→ JOB ITEM:
Reproduce the lines below verbatim, leaving out the pictures.

→ DATA RECORDS:
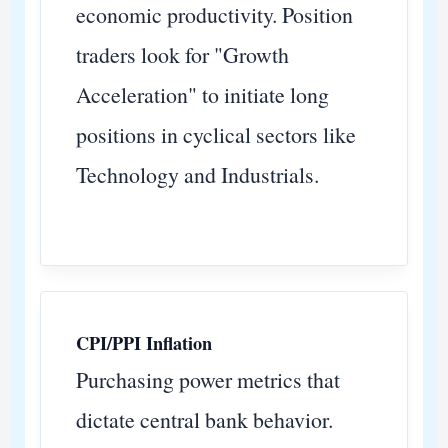
economic productivity. Position
traders look for "Growth
Acceleration" to initiate long
positions in cyclical sectors like
Technology and Industrials.
CPI/PPI Inflation
Purchasing power metrics that
dictate central bank behavior.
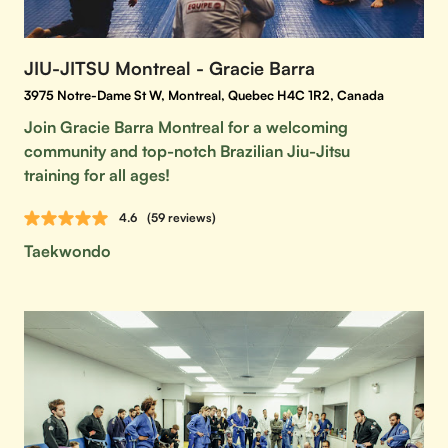
JIU-JITSU Montreal - Gracie Barra
3975 Notre-Dame St W, Montreal, Quebec H4C 1R2, Canada
Join Gracie Barra Montreal for a welcoming
community and top-notch Brazilian Jiu-Jitsu
training for all ages!
4.6
(59 reviews)
Taekwondo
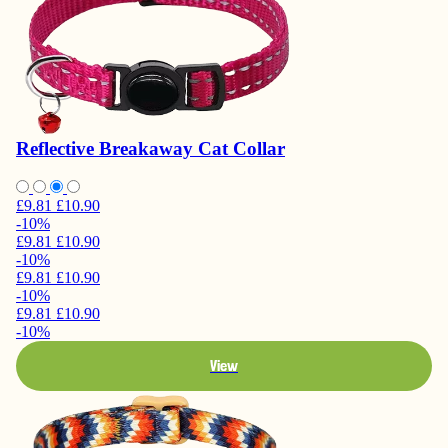
Reflective Breakaway Cat Collar
£9.81
£10.90
-10%
£9.81
£10.90
-10%
£9.81
£10.90
-10%
£9.81
£10.90
-10%
View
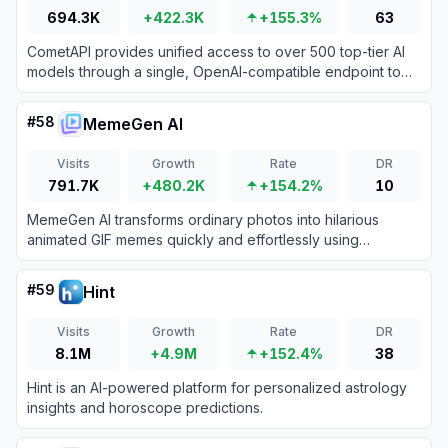
694.3K
+422.3K
+155.3%
63
CometAPI provides unified access to over 500 top-tier AI
models through a single, OpenAI-compatible endpoint to
streamline integration and reduce developer costs.
#
58
MemeGen AI
Visits
Growth
Rate
DR
791.7K
+480.2K
+154.2%
10
MemeGen AI transforms ordinary photos into hilarious
animated GIF memes quickly and effortlessly using
advanced AI technology.
#
59
Hint
Visits
Growth
Rate
DR
8.1M
+4.9M
+152.4%
38
Hint is an AI-powered platform for personalized astrology
insights and horoscope predictions.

→ ANSWER:
economic productivity. Position
traders look for "Growth
Acceleration" to initiate long
positions in cyclical sectors like
Technology and Industrials.
CPI/PPI Inflation
Purchasing power metrics that
dictate central bank behavior.
JIU-JITSU Montreal - Gracie Barra
3975 Notre-Dame St W, Montreal, Quebec H4C 1R2, Canada
Join Gracie Barra Montreal for a welcoming
community and top-notch Brazilian Jiu-Jitsu
training for all ages!
4.6
(59 reviews)
Taekwondo
Reflective Breakaway Cat Collar
£9.81
£10.90
-10%
£9.81
£10.90
-10%
£9.81
£10.90
-10%
£9.81
£10.90
-10%
View
694.3K
+422.3K
+155.3%
63
CometAPI provides unified access to over 500 top-tier AI
models through a single, OpenAI-compatible endpoint to
streamline integration and reduce developer costs.
#
58
MemeGen AI
Visits
Growth
Rate
DR
791.7K
+480.2K
+154.2%
10
MemeGen AI transforms ordinary photos into hilarious
animated GIF memes quickly and effortlessly using
advanced AI technology.
#
59
Hint
Visits
Growth
Rate
DR
8.1M
+4.9M
+152.4%
38
Hint is an AI-powered platform for personalized astrology
insights and horoscope predictions.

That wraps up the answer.